April 30, present day

The panel in the library swung inward, and Elizabeth entered the gallery. As was her routine, she went straight to her Vermeer. She stood for a moment, admiring its beauty and complexity, imagining herself as the young woman at the harpsichord and relishing the fact that she was the only person on earth permitted to see this treasure. It was the most valuable missing piece of art in the world, and it was hers.

She moved over to her most recent acquisition, Rembrandt’s A Lady and Gentleman in Black. She hadn’t yet mustered the same appreciation for it as the Vermeer, but it was part of her collection and deserved her reverence. Next, she turned to the empty frames on the opposite wall. Like the Gardner Museum, where the pieces had originally been displayed, Elizabeth too, hung empty frames waiting to be filled, waiting for her wayward exhibition—the collection that had come into her family’s possession on the day she was born—to return to its rightful home.

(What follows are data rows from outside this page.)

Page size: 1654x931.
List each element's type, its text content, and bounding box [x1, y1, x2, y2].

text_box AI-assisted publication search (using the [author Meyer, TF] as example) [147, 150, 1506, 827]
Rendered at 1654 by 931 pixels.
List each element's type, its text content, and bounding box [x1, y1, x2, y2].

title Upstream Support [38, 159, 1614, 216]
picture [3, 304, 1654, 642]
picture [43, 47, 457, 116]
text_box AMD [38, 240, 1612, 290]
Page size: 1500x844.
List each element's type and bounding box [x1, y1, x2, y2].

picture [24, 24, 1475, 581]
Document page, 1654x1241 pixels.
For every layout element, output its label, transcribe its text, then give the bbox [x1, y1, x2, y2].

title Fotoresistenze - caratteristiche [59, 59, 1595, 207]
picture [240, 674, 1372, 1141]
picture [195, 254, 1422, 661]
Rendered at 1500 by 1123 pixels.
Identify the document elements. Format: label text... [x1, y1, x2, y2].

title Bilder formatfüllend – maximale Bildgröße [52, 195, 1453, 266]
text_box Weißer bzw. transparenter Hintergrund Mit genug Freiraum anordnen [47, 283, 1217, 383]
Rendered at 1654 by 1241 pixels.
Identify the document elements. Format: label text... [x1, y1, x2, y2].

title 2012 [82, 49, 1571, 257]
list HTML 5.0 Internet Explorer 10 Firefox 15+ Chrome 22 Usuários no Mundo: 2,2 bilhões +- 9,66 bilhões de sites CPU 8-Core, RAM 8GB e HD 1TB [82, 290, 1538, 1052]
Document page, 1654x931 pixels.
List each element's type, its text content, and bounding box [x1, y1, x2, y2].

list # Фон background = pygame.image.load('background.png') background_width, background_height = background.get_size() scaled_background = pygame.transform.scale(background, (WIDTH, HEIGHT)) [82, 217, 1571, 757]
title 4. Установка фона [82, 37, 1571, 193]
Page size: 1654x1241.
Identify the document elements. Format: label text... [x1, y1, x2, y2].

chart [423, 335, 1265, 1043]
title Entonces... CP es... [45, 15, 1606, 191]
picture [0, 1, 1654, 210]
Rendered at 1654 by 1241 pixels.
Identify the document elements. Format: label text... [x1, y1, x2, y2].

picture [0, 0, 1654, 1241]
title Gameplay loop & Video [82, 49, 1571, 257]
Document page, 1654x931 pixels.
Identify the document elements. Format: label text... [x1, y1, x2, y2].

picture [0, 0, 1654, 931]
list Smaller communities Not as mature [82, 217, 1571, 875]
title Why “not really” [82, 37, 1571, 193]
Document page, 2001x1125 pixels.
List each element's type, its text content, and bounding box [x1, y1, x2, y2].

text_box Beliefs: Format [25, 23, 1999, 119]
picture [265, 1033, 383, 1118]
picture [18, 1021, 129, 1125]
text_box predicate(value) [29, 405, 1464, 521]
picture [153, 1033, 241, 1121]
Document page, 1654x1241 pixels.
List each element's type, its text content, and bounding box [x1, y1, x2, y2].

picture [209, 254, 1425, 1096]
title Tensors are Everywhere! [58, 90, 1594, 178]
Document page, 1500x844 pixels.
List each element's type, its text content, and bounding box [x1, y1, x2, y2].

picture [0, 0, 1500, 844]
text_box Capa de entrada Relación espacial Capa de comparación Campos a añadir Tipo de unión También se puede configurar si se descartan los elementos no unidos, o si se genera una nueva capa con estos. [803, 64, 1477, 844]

Elizabeth turned in a slow circle in the long narrow gallery. John Reardon had, with the greatest care and caution, negotiated the sale of nine paintings, the eagle finial, and the Chinese gu. Elizabeth had never actually laid eyes on most of her collection. He kept the Vermeer for his wife, and the Degas entitled Three Mounted Jockeys for himself. He also acquired several other works of dubious provenance over the years including some priceless pieces thought destroyed during World War II. He’d constructed the hidden gallery, a place no one but John and Bridget knew existed... until their prized great-grandchild turned five. Elizabeth smiled at the memory.

On March 18, 1995, the fifth anniversary of the Gardner Museum Heist and little Elizabeth Brewer’s fifth birthday, John and Bridget Reardon had given Elizabeth the best birthday present she would ever receive. She had held each of their hands as they brought her into the secret room. There, John had explained the miracle of how the paintings had ended up with their family. Young Elizabeth didn’t know the definition of the word he had used, but she instinctively understood its meaning; it was destiny.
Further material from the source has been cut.